Le ministère de l’Education a recommandé aux enseignant·es de lire à leurs élèves la « lettre aux instituteurs et institutrices » de Jean Jaurès le lundi 2 novembre. Pour plusieurs raisons, SUD Éducation 93 juge cette demande problématique.

D’abord, ce texte était à l’origine destiné à des enseignant·es et non à leurs élèves. Le lire à des enfants sans plus d’explication ni de contextualisation est un exercice pédagogiquement absurde.

D’autre part, on est en droit de s’interroger sur la mobilisation par le gouvernement actuel d’une personnalité de l’histoire française qui ne partageait en rien ses orientations politiques ni économiques. Faut-il le rappeler, Jean Jaurès était l’une des grandes figures du socialisme en France, partisan de la lutte des classes et de la grève générale.

Tout aussi questionnable, le choix du ministère de couper les lignes suivantes du texte, qui contredisent diamétralement sa vision de l’école :

Quel système déplorable nous avons en France avec ces examens à tous les degrés qui suppriment l’initiative du maître et aussi la bonne foi de l’enseignement, en sacrifiant la réalité à l’apparence ! 

Faire acte de censure n’est pas une façon appropriée de célébrer la liberté d’expression.

Quant au contenu de la lettre elle-même, il frappe par sa tonalité fortement nationaliste. Ainsi, tandis que les enseignant·es sont déclaré·es « responsables de la patrie », les élèves « doivent connaître la France, sa géographie et son histoire : son corps et son âme ». La reprise de ces expressions d’un chauvinisme sans fard constitue un travestissement de la mission enseignante, qui consiste à transmettre des contenus universels plutôt qu’à célébrer les particularismes.

De plus, en l’absence de toute mise en perspective historique, de nombreuses formules dans cette lettre viennent conforter une vision de l’histoire qui tient du roman national. Ainsi, la lettre parle de « démocratie libre » et « du rôle propre de la France dans l’humanité », comme si ces expressions désignaient des réalités comparables aujourd’hui et en 1888, à une époque où les femmes n’avaient pas le droit de vote et où l’entreprise colonisatrice était à son apogée. Cette célébration d’une France mythifiée et atemporelle est tout simplement révisionniste. Quant à la mention d’un « homme primitif », elle est lourdement chargée d’un racisme poussiéreux.

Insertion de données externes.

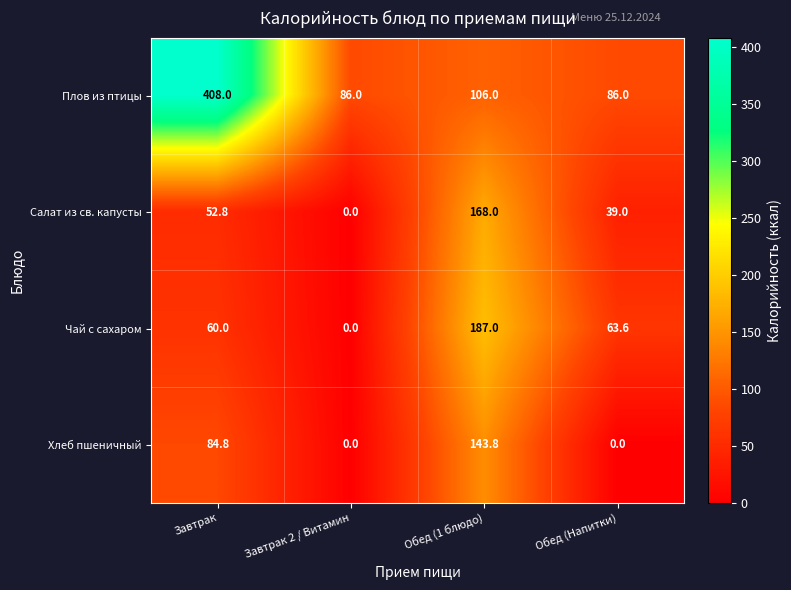

At which label does Хлеб пшеничный first exceed 84?

Завтрак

Par ailleurs, nombre de formules présentes dans cette lettre sont si abstraites ou métaphoriques qu’elles sont parfaitement vides de sens : ainsi de « la fermeté unie à la tendresse », ou du « sentiment de l’infini qui est notre joie, et aussi notre force, car c’est par lui que nous triompherons du mal, de l’obscurité et de la mort ». On est en droit de s’interroger sur le contenu conceptuel de ces expressions qui semblent tout droit sorties d’un mauvais prêche religieux, et sur la manière dont elles éclairent exactement les événements qui ont occasionné la recommandation par le ministère d’une lecture de cette lettre aux élèves.

Enfin, on ne peut que regretter que le terme d’« homme » soit employé à travers toute la lettre pour parler de l’ensemble des êtres humains. L’emploi du masculin générique revient à nier la violence sexiste que subissent les femmes de la part des hommes, en laissant supposer que les femmes et les hommes sont immédiatement interchangeables dans leur rapport au monde et à l’histoire de l’humanité.